* _SUPPLIED PASSAGE_:
+===+
Expo Preset

The Expo preset helps you set up internationalization (i18n) in your Expo project with minimal configuration. It integrates with Expo's localization system and sets up all necessary files and configurations for managing translations.

Prerequisites

  • An Expo project
  • Git initialized repository
  • Node.js and npm/yarn/pnpm

Getting Started

  1. Navigate to your Expo project root and run:
Terminal
npx languine@latest init --preset expo
  1. Configure your source and target languages when prompted, or create a languine.json file:
languine.json
{
  "locale": {
    "source": "en",
    "targets": ["es", "fr"]
  }
}

What Gets Set Up

The preset will:

  1. Install required dependencies:

    • i18n-js - For handling translations
    • expo-localization - For detecting device locale
  2. Create the following directory structure:

    Structure
    locales/
    ├── i18n.ts           # i18n configuration
    ├── en.json           # Source language translations
    ├── [lang].json       # Target language translations
    ├── native/          # App metadata translations
    ├── en.json
    └── [lang].json
    └── README.md        # Usage instructions
    
  3. Configure your app.json for localization support:

    • Enables mixed localizations for iOS
    • Adds expo-localization plugin
    • Sets up native localization paths

Usage

Basic Translation

Import the i18n instance in your components:

src/components/MyComponent.tsx
import i18n from './locales/i18n';

function Welcome() {
  return <Text>{i18n.t('welcome')}</Text>;
}

Translation Files

The preset creates two types of translation files:

  1. Regular translations (locales/[lang].json):

    locales/[lang].json
    {
      "welcome": "Welcome to my app",
      "hello": "Hello",
      "settings": "Settings"
    }
    
  2. Native translations (locales/native/[lang].json):

    locales/native/[lang].json
    {
      "CFBundleDisplayName": "My App",
      "NSContactsUsageDescription": "We need access to contacts..."
    }
    

Managing Translations

  1. Add new translation keys to your source language file (locales/[source].json)
  2. Run the translation command:
    Terminal
    npx languine@latest translate

Best Practices

  1. Always use translation keys in your code instead of hardcoded strings
  2. Keep translation keys organized and descriptive
  3. Use the native translations for app store metadata and system permissions
  4. Commit translation files to version control

Troubleshooting

  • If you see missing translations, check that:

    • The translation key exists in the source language file
    • You've run languine translate after adding new keys
    • The i18n.locale is set correctly
  • If native translations aren't working:

    • Verify your app.json configuration
    • Rebuild your app after making changes to native translation files

Additional Configuration

The preset supports customization through the languine.json file:

languine.json
{
  "locale": {
    "source": "en",
    "targets": ["es", "fr"]
  },
  "files": {
    "json": {
      "include": [
        "locales/native/[locale].json",
        "locales/[locale].json"
      ]
    }
  }
}

For more advanced configuration options, refer to the Languine configuration documentation.
+===+
* _GIVEN MATERIAL_:

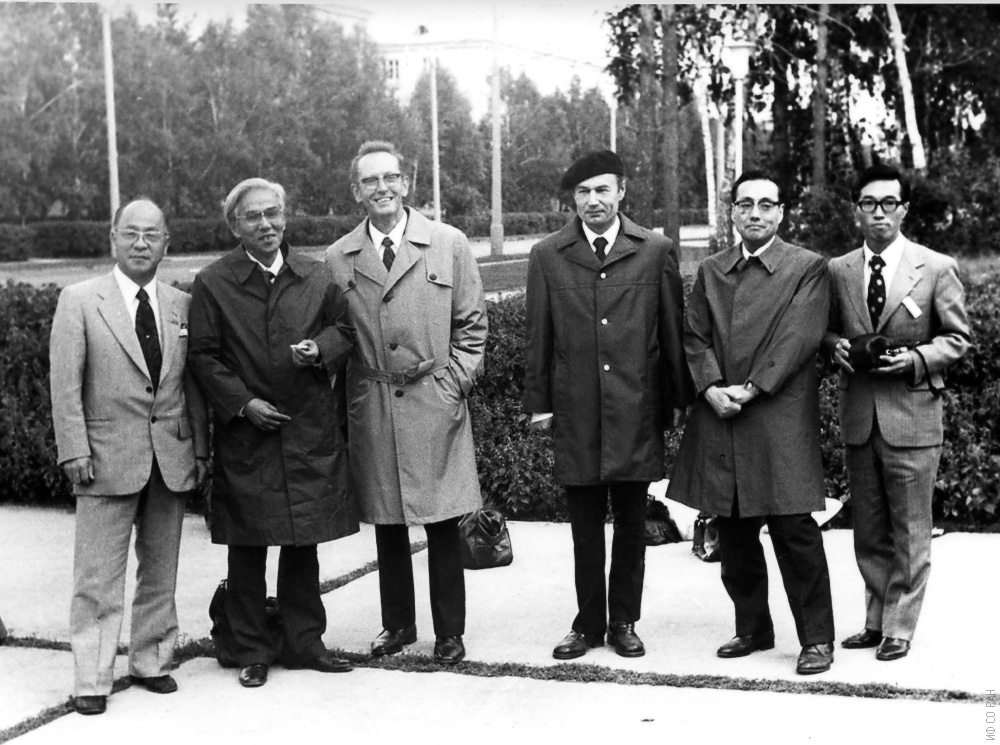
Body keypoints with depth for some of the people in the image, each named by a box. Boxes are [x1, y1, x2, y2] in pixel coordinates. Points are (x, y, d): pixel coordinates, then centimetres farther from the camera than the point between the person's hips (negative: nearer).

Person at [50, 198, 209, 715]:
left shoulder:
+===+
* _REQUIREMENT 1_:
In the Expo preset guide, restate the text from "2. Native translations" to "language file (locales/[source].json)", switching "source language file" to "base language file".
* _REQUIREMENT 2_:
List every best practice the Expo preset guide gives.

* _WRITTEN SOLUTION 1_:
2. Native translations (locales/native/[lang].json):

    locales/native/[lang].json
    {
      "CFBundleDisplayName": "My App",
      "NSContactsUsageDescription": "We need access to contacts..."
    }
    

Managing Translations

  1. Add new translation keys to your base language file (locales/[source].json)

* _WRITTEN SOLUTION 2_:
1. Always use translation keys in your code instead of hardcoded strings
2. Keep translation keys organized and descriptive
3. Use the native translations for app store metadata and system permissions
4. Commit translation files to version control